The fund manager’s disciplined portfolio management is based on three ESG conviction levels: 1. Limited Conviction: VNHAM agrees with the portfolio company on the required ESG data to be provided, as well as on specific target parameters to be reached within one year. Until such data are available, the company is classified in this lowest category with a target investment level of 3% of the funds’ net asset value (NAV). 2. Full Conviction: Once more ESG data are available, and if the company commits to further improving its ESG practices, the company qualifies for category upgrading with a 5% NAV target.

3. Strong Conviction: The top-performing companies, both in financial terms as well as in their ESG practices, will qualify for the top status with a 7% NAV target.

The investment process awards portfolio companies’ strong financial and ESG performance either with an upgrade or overweighting within the existing conviction range.
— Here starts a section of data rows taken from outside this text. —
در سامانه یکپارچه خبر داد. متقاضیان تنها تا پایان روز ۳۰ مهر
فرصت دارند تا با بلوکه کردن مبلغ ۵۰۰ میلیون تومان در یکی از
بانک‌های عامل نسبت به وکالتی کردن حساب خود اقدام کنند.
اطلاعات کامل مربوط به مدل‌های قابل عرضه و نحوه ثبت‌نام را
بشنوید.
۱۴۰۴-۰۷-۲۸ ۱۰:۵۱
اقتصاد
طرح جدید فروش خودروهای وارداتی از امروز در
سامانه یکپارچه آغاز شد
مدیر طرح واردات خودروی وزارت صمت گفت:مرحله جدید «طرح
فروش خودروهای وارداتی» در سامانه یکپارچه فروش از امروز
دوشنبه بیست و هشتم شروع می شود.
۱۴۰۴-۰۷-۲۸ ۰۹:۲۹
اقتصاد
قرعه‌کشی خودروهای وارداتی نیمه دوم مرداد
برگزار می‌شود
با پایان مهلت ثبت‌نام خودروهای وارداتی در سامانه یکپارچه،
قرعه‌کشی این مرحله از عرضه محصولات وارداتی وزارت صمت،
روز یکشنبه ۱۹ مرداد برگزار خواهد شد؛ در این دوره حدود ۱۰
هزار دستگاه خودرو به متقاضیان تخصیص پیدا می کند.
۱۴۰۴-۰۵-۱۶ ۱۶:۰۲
In the reverse case, the portfolio strategy manager may underweight or downgrade the firm. Each conviction level allows the investment to be adjusted within a defined investment range. On an ongoing basis, VNHAM’s analysts spend as much—if not more—time on their portfolio companies’ sustainability issues rather than on financial performance. Yet VNHAM feels strongly that it is all worth the effort.

The result of this unique combined approach is commendable: Conservative projections of the VNH portfolio growth show a weighted average EPS growth 2017/2018 of 21.5%—28% higher than the marketconsensus EPS growth of 16.8%. 1

Portfolio Decisions Driven by ESG Analysis

VNHAM has divested from companies more for ESG reasons than for their failings to reach financial performance targets. The most common exit cause was insufficient corporate governance standards. In 2013, Global Witness issued the “Rubber Baron” report on Vietnamese companies’ major ESG sins committed through their expansion strategies in Cambodia and Laos.

The very next day, VNHAM initiated an exit from three rubber company investments.

While challenges remain on various fronts, the reporting standards are gradually improving. As of mid-year 2017, 22 out of VNHAM’s 28 portfolio companies had sustainability reporting included in their annual report, of which six followed the GRI G4 standard. The other six published a separate high-quality and detailed sustainability report. The willingness to adopt a sustainable strategy reflects a 360° thinking and long-term strategic planning by a company’s top management, which in turn results in higher long-term profitability for shareholders. The sustainability journey in Vietnam may still be long, but the consistent progress shows that it can be a very rewarding one.

Endnote

1 The market-consensus figure was adjusted by excluding three highly speculative companies, which publish ultra-high EPS growth figures in combination with a micro free-float.